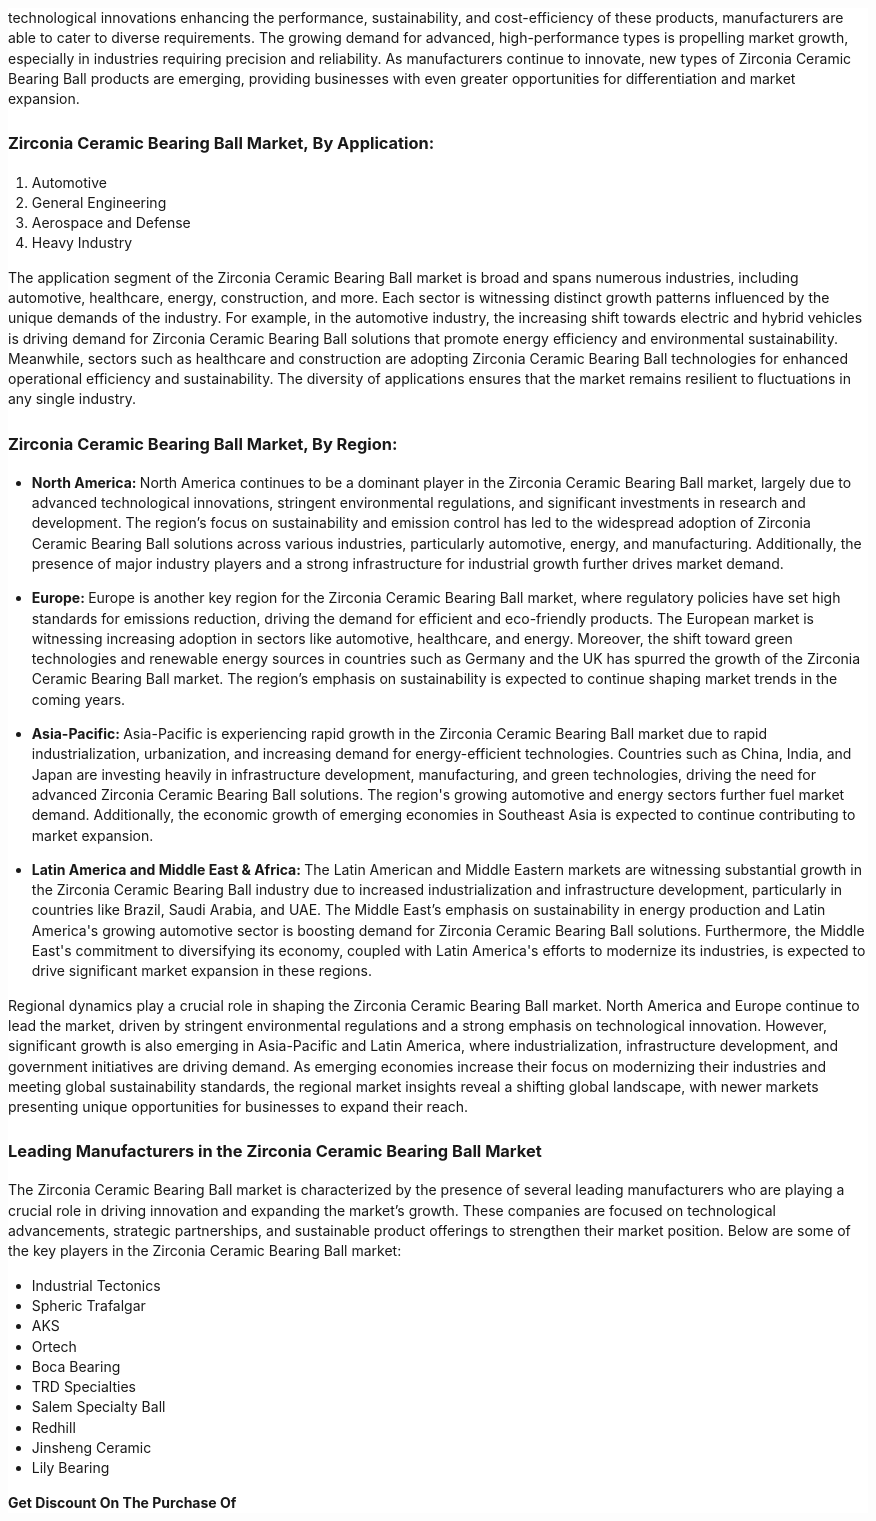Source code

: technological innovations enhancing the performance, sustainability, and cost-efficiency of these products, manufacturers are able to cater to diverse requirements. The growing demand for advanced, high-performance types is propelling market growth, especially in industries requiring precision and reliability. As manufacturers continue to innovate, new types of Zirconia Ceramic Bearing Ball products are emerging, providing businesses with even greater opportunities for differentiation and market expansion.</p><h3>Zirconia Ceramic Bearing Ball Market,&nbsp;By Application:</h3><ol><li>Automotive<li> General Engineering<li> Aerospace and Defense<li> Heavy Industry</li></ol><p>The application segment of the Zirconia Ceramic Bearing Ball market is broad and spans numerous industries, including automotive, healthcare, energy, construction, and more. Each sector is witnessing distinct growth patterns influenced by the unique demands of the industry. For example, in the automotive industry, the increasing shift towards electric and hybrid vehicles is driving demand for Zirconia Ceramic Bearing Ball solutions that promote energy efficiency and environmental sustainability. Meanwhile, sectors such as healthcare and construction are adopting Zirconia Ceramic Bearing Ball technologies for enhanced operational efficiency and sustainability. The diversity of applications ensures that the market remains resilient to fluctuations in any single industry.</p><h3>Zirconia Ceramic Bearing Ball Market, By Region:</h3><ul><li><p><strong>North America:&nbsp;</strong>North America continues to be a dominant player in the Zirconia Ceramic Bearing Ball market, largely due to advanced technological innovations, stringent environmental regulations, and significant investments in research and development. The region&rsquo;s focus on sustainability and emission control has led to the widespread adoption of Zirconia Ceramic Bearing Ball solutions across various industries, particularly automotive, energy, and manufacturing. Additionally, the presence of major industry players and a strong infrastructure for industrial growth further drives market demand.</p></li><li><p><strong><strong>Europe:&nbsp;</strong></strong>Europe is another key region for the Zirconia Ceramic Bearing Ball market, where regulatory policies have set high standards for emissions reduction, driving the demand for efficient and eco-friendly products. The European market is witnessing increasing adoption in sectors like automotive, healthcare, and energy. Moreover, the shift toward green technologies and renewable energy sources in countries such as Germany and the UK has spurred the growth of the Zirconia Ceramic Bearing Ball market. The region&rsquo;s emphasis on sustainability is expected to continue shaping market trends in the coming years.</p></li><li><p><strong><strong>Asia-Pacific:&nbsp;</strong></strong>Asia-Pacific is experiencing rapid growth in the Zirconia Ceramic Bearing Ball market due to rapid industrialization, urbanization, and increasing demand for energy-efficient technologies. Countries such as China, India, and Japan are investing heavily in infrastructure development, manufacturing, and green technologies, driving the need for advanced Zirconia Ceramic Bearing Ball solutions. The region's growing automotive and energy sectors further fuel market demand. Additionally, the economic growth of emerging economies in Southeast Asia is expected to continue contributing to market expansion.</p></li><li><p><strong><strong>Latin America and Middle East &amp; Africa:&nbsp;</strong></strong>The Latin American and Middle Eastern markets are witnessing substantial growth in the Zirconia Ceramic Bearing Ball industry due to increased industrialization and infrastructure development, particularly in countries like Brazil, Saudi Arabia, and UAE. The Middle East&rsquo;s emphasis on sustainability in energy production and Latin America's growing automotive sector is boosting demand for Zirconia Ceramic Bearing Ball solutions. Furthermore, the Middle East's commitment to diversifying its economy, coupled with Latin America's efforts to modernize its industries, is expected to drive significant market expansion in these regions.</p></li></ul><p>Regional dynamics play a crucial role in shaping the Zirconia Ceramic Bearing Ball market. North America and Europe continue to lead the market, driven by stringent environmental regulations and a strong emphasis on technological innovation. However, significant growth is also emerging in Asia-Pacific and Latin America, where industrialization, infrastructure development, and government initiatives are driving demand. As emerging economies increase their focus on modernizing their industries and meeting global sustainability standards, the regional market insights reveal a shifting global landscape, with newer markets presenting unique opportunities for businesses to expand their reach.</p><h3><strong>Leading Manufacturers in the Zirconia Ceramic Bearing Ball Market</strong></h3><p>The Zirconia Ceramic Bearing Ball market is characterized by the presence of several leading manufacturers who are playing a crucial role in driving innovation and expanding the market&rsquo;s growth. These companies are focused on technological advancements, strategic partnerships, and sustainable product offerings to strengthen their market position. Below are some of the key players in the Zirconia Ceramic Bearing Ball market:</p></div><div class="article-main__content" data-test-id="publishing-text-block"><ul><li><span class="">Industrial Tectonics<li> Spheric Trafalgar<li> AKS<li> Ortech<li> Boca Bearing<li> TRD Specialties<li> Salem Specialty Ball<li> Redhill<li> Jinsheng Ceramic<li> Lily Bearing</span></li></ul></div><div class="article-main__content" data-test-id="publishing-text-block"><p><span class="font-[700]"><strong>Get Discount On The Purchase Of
...
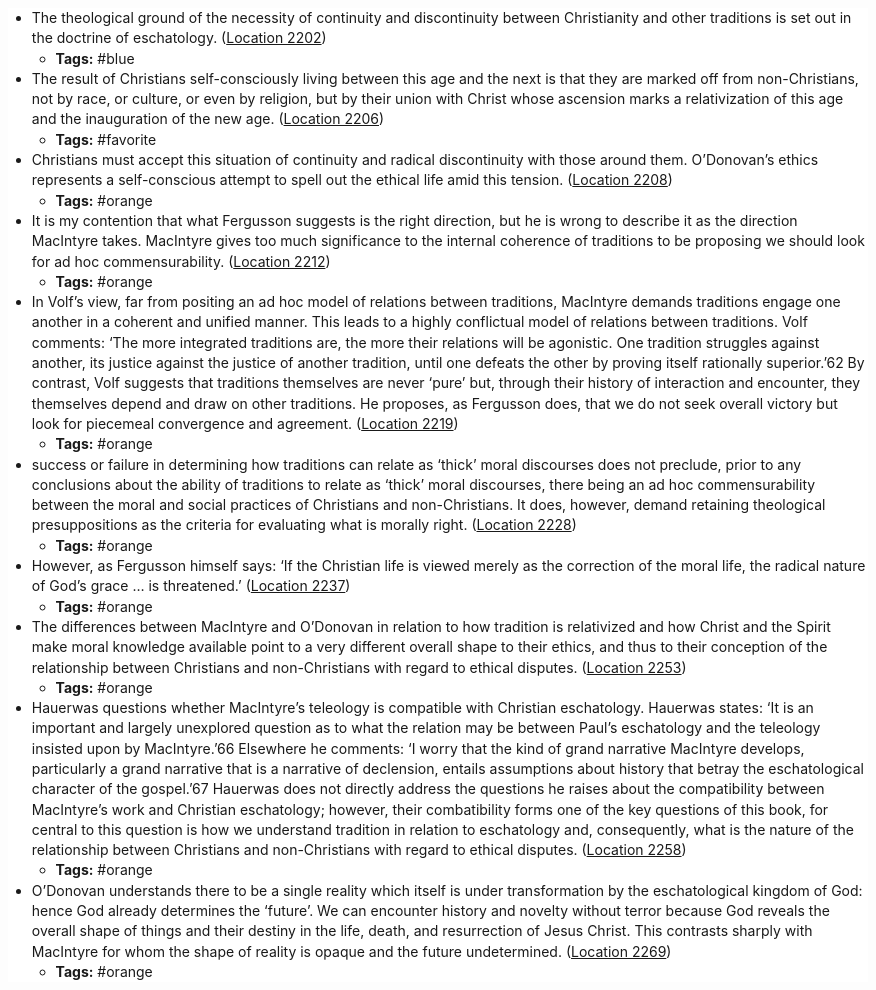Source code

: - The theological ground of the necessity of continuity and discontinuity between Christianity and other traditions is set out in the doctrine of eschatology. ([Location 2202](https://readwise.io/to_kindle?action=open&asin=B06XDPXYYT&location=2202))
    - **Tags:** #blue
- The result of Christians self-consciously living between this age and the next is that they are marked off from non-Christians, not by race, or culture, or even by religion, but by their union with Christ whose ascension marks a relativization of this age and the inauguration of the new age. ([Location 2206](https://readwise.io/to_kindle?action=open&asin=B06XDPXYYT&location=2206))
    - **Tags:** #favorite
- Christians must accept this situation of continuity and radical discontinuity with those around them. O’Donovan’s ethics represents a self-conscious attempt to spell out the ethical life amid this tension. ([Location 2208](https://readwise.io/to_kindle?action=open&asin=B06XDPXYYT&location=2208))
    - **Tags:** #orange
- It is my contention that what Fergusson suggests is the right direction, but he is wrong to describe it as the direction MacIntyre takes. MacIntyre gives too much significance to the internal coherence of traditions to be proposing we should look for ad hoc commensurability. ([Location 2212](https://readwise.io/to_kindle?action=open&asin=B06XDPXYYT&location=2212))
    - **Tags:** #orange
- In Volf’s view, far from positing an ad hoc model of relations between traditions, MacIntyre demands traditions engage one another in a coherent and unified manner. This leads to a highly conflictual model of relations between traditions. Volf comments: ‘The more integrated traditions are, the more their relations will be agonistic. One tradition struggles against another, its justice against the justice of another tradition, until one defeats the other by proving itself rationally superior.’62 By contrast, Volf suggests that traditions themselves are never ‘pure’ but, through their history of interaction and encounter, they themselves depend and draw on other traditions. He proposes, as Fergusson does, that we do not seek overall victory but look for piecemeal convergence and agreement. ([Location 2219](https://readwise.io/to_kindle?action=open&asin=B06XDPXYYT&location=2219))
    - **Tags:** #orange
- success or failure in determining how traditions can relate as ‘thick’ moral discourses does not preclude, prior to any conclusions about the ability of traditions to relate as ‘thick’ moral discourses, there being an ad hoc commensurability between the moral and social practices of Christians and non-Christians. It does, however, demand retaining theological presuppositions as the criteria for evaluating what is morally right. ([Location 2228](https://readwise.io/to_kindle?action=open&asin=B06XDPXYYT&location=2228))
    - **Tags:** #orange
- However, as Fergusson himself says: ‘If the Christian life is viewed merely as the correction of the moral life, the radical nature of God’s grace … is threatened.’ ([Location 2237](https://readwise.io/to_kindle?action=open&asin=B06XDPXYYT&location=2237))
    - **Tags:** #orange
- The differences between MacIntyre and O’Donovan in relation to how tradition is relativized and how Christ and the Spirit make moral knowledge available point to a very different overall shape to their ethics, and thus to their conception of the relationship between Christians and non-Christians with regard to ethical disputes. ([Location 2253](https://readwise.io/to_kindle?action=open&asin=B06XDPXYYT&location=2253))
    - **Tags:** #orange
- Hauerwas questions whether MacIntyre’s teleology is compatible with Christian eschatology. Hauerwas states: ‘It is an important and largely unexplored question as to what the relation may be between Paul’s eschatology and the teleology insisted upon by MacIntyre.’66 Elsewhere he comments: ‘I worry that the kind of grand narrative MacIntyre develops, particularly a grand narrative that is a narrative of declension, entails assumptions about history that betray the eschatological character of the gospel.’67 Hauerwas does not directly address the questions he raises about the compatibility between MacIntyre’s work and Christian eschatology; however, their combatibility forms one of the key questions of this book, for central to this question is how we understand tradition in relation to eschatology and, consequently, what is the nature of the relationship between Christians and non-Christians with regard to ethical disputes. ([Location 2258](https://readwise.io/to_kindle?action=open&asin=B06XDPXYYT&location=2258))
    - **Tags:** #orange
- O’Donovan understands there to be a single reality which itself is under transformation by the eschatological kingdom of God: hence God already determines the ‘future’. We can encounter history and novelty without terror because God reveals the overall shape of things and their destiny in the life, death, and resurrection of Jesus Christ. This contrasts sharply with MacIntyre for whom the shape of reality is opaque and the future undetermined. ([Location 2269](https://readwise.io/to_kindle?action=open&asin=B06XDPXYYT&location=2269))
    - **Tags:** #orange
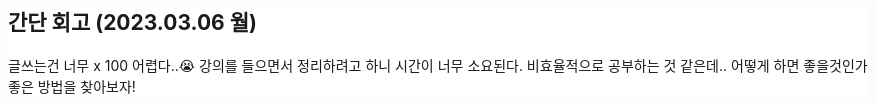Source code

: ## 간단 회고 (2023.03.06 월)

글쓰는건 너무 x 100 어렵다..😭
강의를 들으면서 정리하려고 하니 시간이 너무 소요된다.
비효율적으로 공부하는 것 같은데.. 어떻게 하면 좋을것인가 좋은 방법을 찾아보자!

** Required work **
Looking at the data above, report how many of its lines include the word "ethical". The number alone is the answer.

** Written answer **
3